▶ DOCUMENT SECTION:
· · · ·

# Phragmipedium manzurii



## mccallen (Mar 15, 2019)

A cute little one from Ecuagenera
This plant is quite a bit smaller than my typical Phrag. schlimii, the leaves are a third as long or less, the flowers are smaller as well.


----------



## richgarrison (Mar 15, 2019)

Fun!... and two active growths.... 

hi 5!


----------



## abax (Mar 15, 2019)

What a cutie! That's one happy plant and I agree hi 5!


----------



## mccallen (Mar 16, 2019)

Thank you, I really like this one!


----------



## ThienNgo Le (Mar 18, 2019)

Very nice. I love this little cutie species. They put it back to schlimii but I still call it manzurii. This is my breeding plant. Very good bloomer and well branches.

· · · ·

▶ EXERCISE SET:
a) In the Phragmipedium manzurii thread, how long are this plant's leaves compared with those of a typical Phrag. schlimii?
b) Reproduce the Phragmipedium manzurii thread from "Very nice. I" up to and including "and well branches.".
c) Carry the Phragmipedium manzurii forum thread forward from its last post.

· · · ·

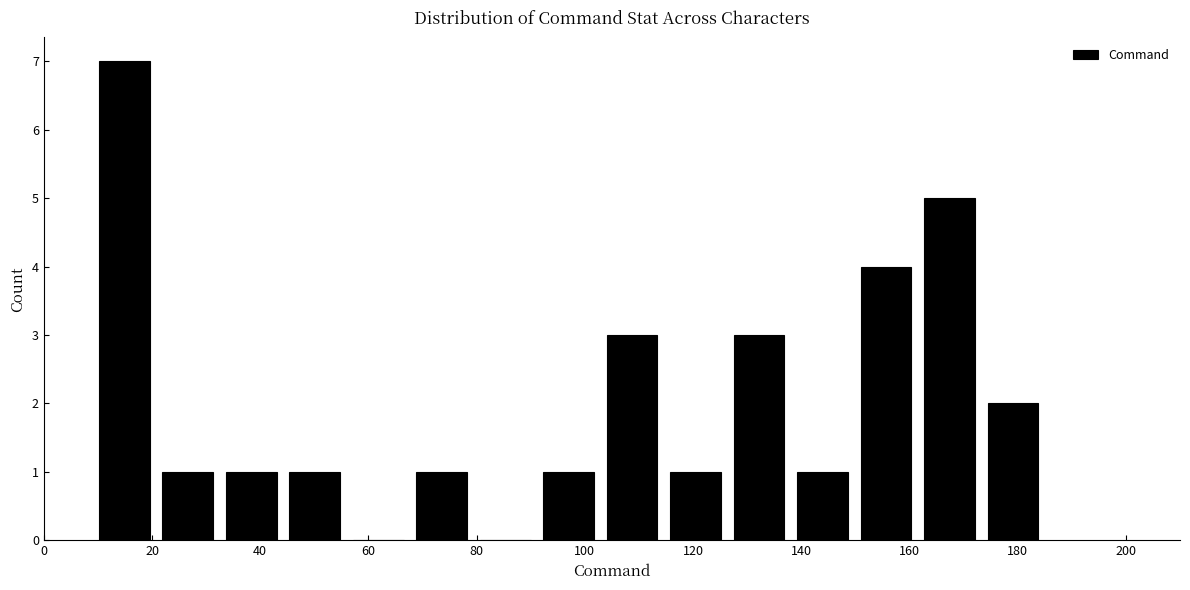

Reading left to right, transcribe this chart: for each bar, give the range it covers on the x-axis and its height. Neither the bar edges nor the heights are printed on the chart, so give them approximately, as read against the axes.

10 to 20: 7
20 to 32: 1
32 to 44: 1
44 to 56: 1
56 to 68: 0
68 to 80: 1
80 to 92: 0
92 to 102: 1
102 to 114: 3
114 to 126: 1
126 to 138: 3
138 to 150: 1
150 to 162: 4
162 to 174: 5
174 to 186: 2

· · · ·

▶ RESPONSES TO THE TASKS:
a) They are a third as long or less.

b)
Very nice. I love this little cutie species. They put it back to schlimii but I still call it manzurii. This is my breeding plant. Very good bloomer and well branches.

c)
----------



## mccallen (Mar 19, 2019)

So cute, I love it! 

What crosses have you made with that one?


----------



## eaborne (Mar 20, 2019)

Nice!


----------



## ThienNgo Le (Mar 27, 2019)

mccallen said:


> So cute, I love it!
> 
> What crosses have you made with that one?


Professor Braem x manzurii
Manzur la ALdea x manzurii
andreettea x manzurii


----------



## NYEric (Mar 27, 2019)

Nice, thanks for sharing.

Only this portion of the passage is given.